Pull out every line in the records below that contains the word "genus".
── Entries supplied ──
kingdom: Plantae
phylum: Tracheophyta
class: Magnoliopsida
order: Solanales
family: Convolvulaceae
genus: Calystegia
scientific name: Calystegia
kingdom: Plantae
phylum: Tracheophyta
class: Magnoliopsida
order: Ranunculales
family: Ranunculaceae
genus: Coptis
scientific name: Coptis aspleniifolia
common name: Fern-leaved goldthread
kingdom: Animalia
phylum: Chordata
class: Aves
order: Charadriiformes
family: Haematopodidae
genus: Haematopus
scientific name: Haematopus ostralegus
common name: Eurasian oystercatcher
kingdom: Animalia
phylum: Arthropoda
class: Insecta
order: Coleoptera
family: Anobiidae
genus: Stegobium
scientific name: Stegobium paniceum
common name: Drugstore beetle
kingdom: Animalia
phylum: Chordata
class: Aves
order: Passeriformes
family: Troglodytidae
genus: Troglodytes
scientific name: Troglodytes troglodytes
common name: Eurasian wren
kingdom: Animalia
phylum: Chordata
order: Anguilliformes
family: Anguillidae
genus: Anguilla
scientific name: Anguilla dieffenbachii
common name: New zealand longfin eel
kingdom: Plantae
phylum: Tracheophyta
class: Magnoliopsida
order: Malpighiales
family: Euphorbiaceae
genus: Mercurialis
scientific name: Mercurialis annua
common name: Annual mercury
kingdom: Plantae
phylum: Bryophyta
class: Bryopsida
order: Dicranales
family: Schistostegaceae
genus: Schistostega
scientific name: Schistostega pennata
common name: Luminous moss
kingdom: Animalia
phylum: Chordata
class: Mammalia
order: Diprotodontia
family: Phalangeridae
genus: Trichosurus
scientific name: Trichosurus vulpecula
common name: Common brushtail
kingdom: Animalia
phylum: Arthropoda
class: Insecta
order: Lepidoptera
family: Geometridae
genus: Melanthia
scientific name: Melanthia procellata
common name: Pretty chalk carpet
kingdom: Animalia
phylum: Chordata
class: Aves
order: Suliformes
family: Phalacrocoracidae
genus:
───
Result of the task:
genus: Calystegia
genus: Coptis
genus: Haematopus
genus: Stegobium
genus: Troglodytes
genus: Anguilla
genus: Mercurialis
genus: Schistostega
genus: Trichosurus
genus: Melanthia
genus:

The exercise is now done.